Apakah yang wajib ditunaikan bila menggauli wanita(istri) yang sedang haidh?
" diwajibkan bagi orang yang berkumpul dengan wanita haidh mengeluarkan satu dinar atau setengahnya sebagai kaffarah.dan, pendapat ini diriwayatkan oleh Ibnu Abbas (haditsnya berbunyi demikian:Dari Ibnu Abbas dari Nabi Shalallahu alaihi wassalam tentang orang yang menyetubuhi istrinya, padahal ia sedang haidh yaitu hendaknya ia bersedekah dengan satu dinar atau setengah dinar.(HR.Imam yg lima) dan Abu daud berkata: Demikianlah (tetapi) riwayat yang shahih adalah:Nabi berkata: Satu dinar atau setengah dinar)Dan ini merupakan pendapat yang kuat karena sebagaimana kaffarah itu dilakukan pada hal-hal yang berkaitan dengan sumpah maka ia juga terdapat pada perbuatan-perbuatan maksiat dengan maksud untuk meringankannya, dan ia termasuk kesempurnaan taubat dari perbuatan-perbuatan maksiat.(4)
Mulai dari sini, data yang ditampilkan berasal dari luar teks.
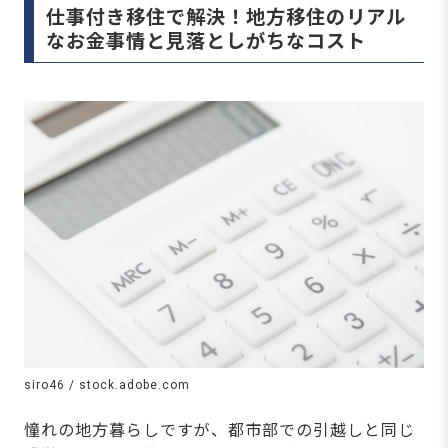
仕事付き移住で解決！地方移住のリアル
なお金事情と見落としがちなコスト
siro46 / stock.adobe.com
憧れの地方暮らしですが、都市部での引越しと同じ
2. Seorang suami dapat makan bersama-sama dengan istrinya yang sedang haidh dan bahwa air liur perempuan haidh itu suci.
Seorang suami tidaklah mengapa ia makan bersama-sama dengan sang istri dalil yang menunjukkan kebolehan tentang hal ini adalah:
”dan dari Abdullah bin Sa’ad ia berkata:Aku bertanya kepada Nabi shalallahu alaihi wassalam tentang makan bersama-sama dengan perempuan yang haidh lalu ia menjawab: Makanlah bersama-sama dia”(HR.Ahmad dan Tirmidzi)
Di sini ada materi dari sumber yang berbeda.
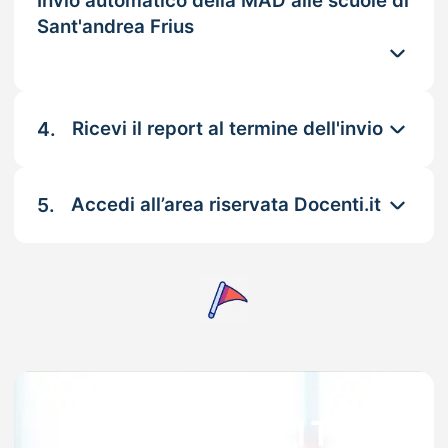
Invio automatico della MAD alle scuole di
Sant'andrea Frius
4.
Ricevi il report al termine dell'invio
5.
Accedi all’area riservata Docenti.it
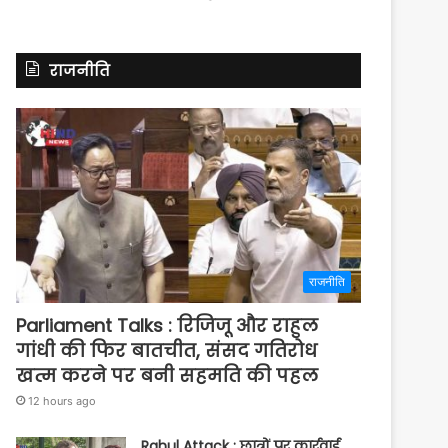
राजनीति
राजनीति
Parliament Talks : रिजिजू और राहुल
गांधी की फिर बातचीत, संसद गतिरोध
खत्म करने पर बनी सहमति की पहल
12 hours ago
Rahul Attack : छात्रों पर कार्रवाई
Selain itu seorang suami juga dapat makan dari bekas gigitan istrinya ataupun dapat minum dari gelas bekas istrinya minum.Dalilnya adalah:
”Dari aisyah, ia berkata:Aku pernah minum, padahal aku sedang haidh, lalu aku memberikan kepada Rasulullah alaihi wassalam kemudian ia meletakkan mulutnya ditempat bekas mulutku, lantas ia minum Dan aku pernah menggigit-gigit daging yang masih melekat ditulang, lalu aku berikan kepada RAsulullah kemudian ia meletakkan mulutnya ditempat bekas mulutku.(HR.Jama’ah kecuali Bukhari dan Tirmidzi)
Imam Syaukani mengomentari hadits diatas dengan berkata:Hadits itu menunjukkan bahwa ludah perempuan yang haidh itu suci, begitu juga liurnya yang ada pada makanan dan minuman adalah suci.Dan aku tidak mengetahui adanya perselisiah pendapat dalam hal ini.
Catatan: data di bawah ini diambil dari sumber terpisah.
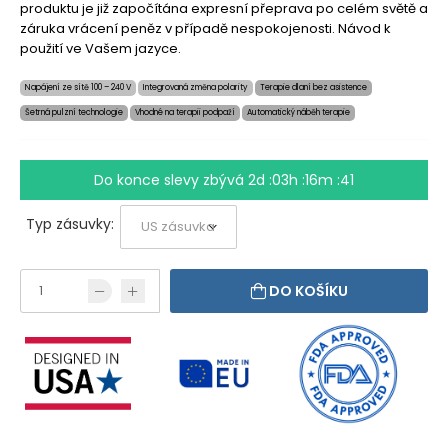
produktu je již započítána expresní přeprava po celém světě a
záruka vrácení peněz v případě nespokojenosti. Návod k
použití ve Vašem jazyce.
Napájení ze sítě 100 – 240 V
Integrovaná změna polarity
Terapie dlaní bez asistence
Šetrná pulzní technologie
Vhodné na terapii podpaží
Automatický náběh terapie
Do konce slevy zbývá
2d :03h :16m :40
Typ zásuvky:
DO KOŠÍKU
Selesai sudah pembahasan diatas semoga kita semua dapat mengambil manfaatnya.Wallahu’alam bisshowwab.
Catatan kaki
- Ringkasan tafsir Ibnu Katsir 1/360
- ibid, 1/361
- Terjemah Nailul Authar,1/259
- Fatwa-fatwa Wanita Muslimah, hal 168
- Al-Qur’anul Karim
- Ringkasan tafsir Ibnu Katsir,GIP, Jakarta
- Terjemah Bulughul Maram, A.Hassan,Pustaka Tamam,Bangil.
- Fatwa-fatwa Wanita Muslimah, oleh Masyayikh,Darul Falah,Jakarta
- Terjemah Nailul Authar, Imam Syaukani,Bina Ilmu,Surabaya.